**WHAT THE TASK REQUIRES**
Please rewrite everything from "Rounding: 1 decimal" down to "-0.030128, 0.812567, 0.080513]]", replacing "median scene depth" with "mean scene depth" and keeping all else unchanged. Leave the pictures out of your answer.
━━ PROVIDED ENTRIES
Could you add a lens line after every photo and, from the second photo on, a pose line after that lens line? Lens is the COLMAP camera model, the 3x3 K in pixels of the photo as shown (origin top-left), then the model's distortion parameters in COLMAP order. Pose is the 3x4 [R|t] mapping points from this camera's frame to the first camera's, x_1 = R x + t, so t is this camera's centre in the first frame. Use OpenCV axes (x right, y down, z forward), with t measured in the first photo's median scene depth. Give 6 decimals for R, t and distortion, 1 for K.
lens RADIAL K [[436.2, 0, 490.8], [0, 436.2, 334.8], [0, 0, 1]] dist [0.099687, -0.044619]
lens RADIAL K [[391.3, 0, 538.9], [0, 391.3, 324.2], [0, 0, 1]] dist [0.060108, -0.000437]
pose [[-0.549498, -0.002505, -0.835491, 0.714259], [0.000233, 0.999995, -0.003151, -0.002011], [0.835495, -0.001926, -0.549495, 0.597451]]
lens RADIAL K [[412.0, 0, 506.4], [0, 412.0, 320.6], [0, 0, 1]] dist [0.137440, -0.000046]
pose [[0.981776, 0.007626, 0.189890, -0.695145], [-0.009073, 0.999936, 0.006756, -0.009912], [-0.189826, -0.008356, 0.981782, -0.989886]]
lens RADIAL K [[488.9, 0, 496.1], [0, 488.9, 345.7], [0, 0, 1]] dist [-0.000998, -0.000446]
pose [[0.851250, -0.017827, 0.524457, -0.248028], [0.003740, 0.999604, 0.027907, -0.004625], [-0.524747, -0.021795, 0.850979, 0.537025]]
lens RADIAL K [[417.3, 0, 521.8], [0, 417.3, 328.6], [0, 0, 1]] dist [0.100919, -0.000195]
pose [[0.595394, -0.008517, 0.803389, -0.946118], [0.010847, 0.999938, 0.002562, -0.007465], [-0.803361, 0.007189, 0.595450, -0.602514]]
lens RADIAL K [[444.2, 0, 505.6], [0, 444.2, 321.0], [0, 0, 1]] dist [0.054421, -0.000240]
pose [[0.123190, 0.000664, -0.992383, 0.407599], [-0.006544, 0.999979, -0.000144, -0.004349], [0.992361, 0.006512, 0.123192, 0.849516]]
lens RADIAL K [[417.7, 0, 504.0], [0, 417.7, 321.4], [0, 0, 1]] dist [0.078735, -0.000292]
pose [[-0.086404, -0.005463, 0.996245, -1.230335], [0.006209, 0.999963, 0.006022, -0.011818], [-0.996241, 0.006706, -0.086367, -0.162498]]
━━━━
━━ PROVIDED ENTRIES
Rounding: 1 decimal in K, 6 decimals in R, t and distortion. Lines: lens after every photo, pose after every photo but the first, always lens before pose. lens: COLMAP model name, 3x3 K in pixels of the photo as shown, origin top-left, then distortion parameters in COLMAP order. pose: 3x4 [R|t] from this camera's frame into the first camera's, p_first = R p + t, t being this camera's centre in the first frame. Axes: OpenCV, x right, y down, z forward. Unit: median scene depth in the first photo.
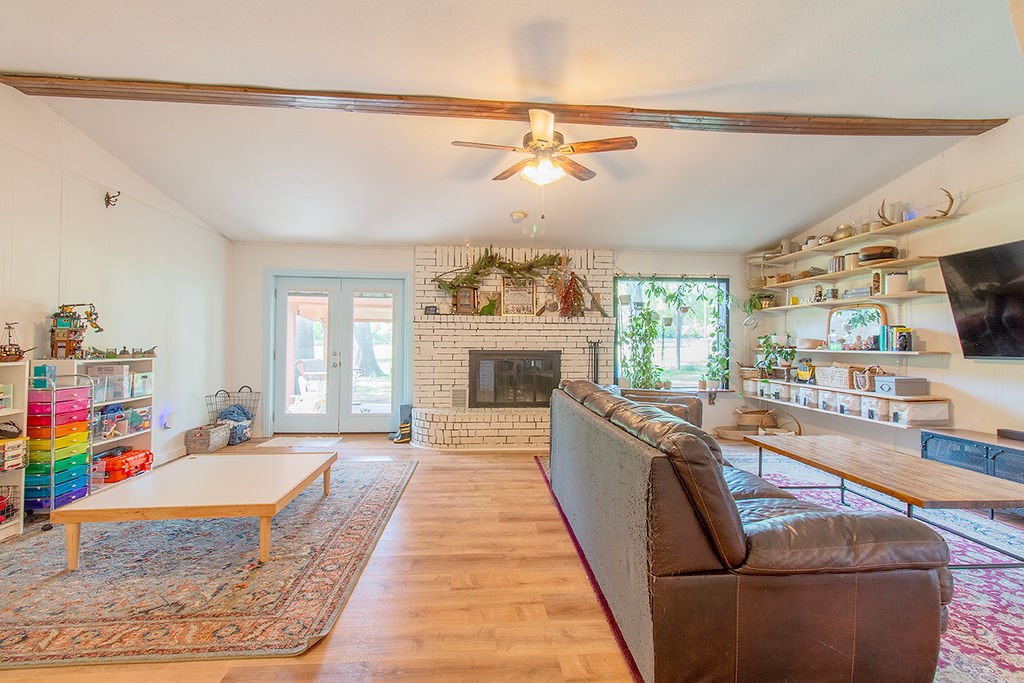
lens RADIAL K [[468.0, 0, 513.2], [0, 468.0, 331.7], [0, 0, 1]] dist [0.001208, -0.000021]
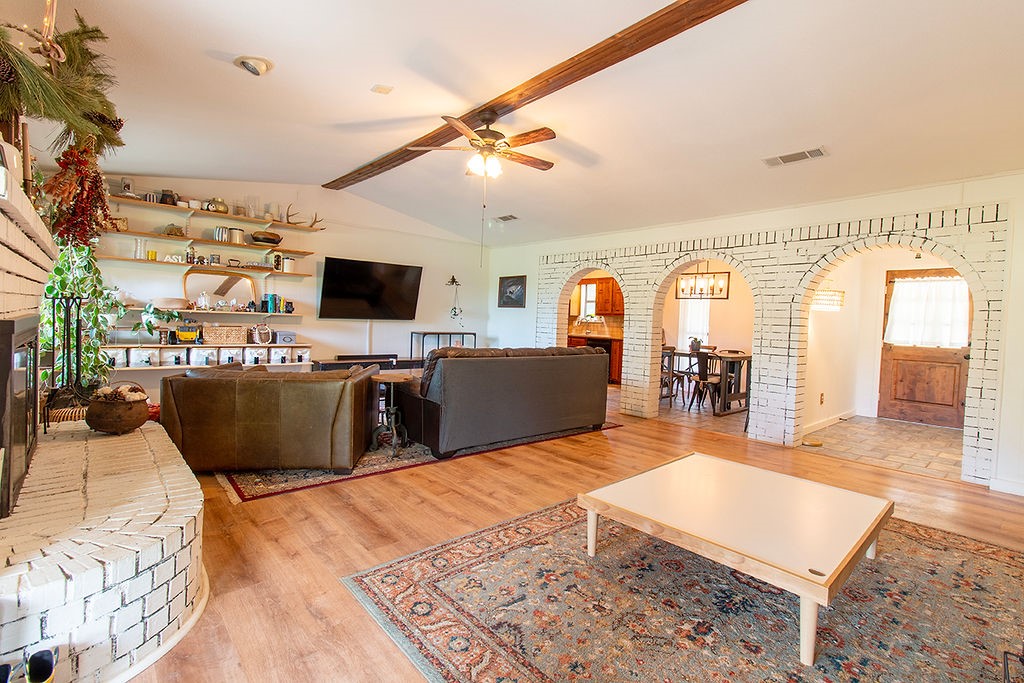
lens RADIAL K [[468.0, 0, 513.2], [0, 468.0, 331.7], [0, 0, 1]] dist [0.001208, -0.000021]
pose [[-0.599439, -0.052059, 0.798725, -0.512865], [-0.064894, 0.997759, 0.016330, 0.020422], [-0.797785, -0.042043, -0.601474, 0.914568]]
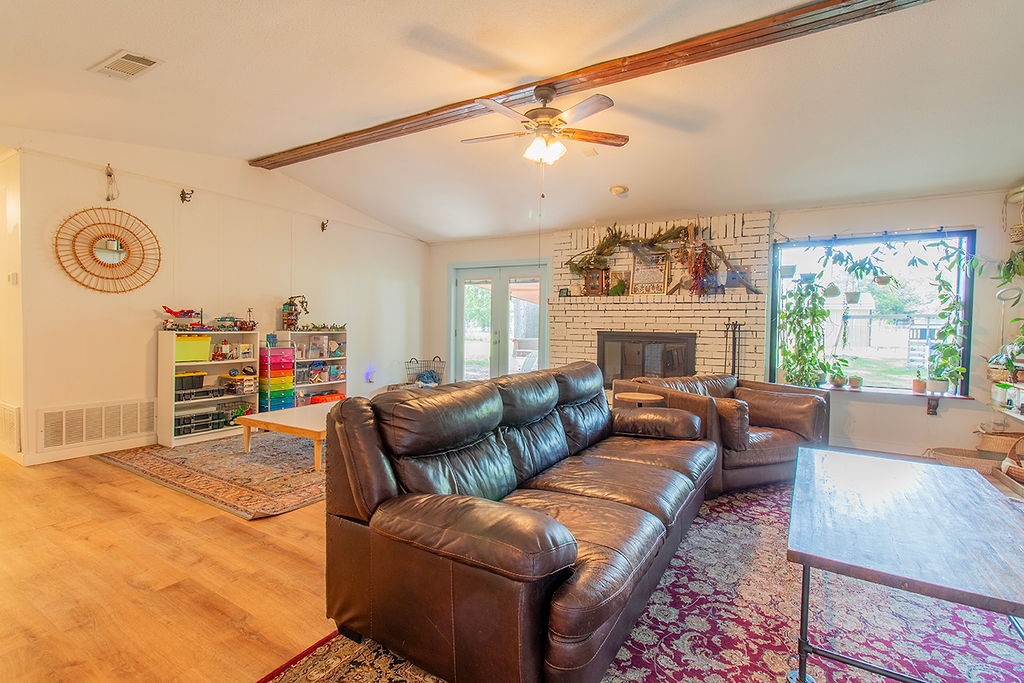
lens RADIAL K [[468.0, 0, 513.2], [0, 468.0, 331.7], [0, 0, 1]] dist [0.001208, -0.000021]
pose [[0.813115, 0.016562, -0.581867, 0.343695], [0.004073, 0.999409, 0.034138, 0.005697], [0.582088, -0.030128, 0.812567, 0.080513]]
━━━━
**RESULT OF THE TASK**
Rounding: 1 decimal in K, 6 decimals in R, t and distortion. Lines: lens after every photo, pose after every photo but the first, always lens before pose. lens: COLMAP model name, 3x3 K in pixels of the photo as shown, origin top-left, then distortion parameters in COLMAP order. pose: 3x4 [R|t] from this camera's frame into the first camera's, p_first = R p + t, t being this camera's centre in the first frame. Axes: OpenCV, x right, y down, z forward. Unit: mean scene depth in the first photo.
lens RADIAL K [[468.0, 0, 513.2], [0, 468.0, 331.7], [0, 0, 1]] dist [0.001208, -0.000021]
lens RADIAL K [[468.0, 0, 513.2], [0, 468.0, 331.7], [0, 0, 1]] dist [0.001208, -0.000021]
pose [[-0.599439, -0.052059, 0.798725, -0.512865], [-0.064894, 0.997759, 0.016330, 0.020422], [-0.797785, -0.042043, -0.601474, 0.914568]]
lens RADIAL K [[468.0, 0, 513.2], [0, 468.0, 331.7], [0, 0, 1]] dist [0.001208, -0.000021]
pose [[0.813115, 0.016562, -0.581867, 0.343695], [0.004073, 0.999409, 0.034138, 0.005697], [0.582088, -0.030128, 0.812567, 0.080513]]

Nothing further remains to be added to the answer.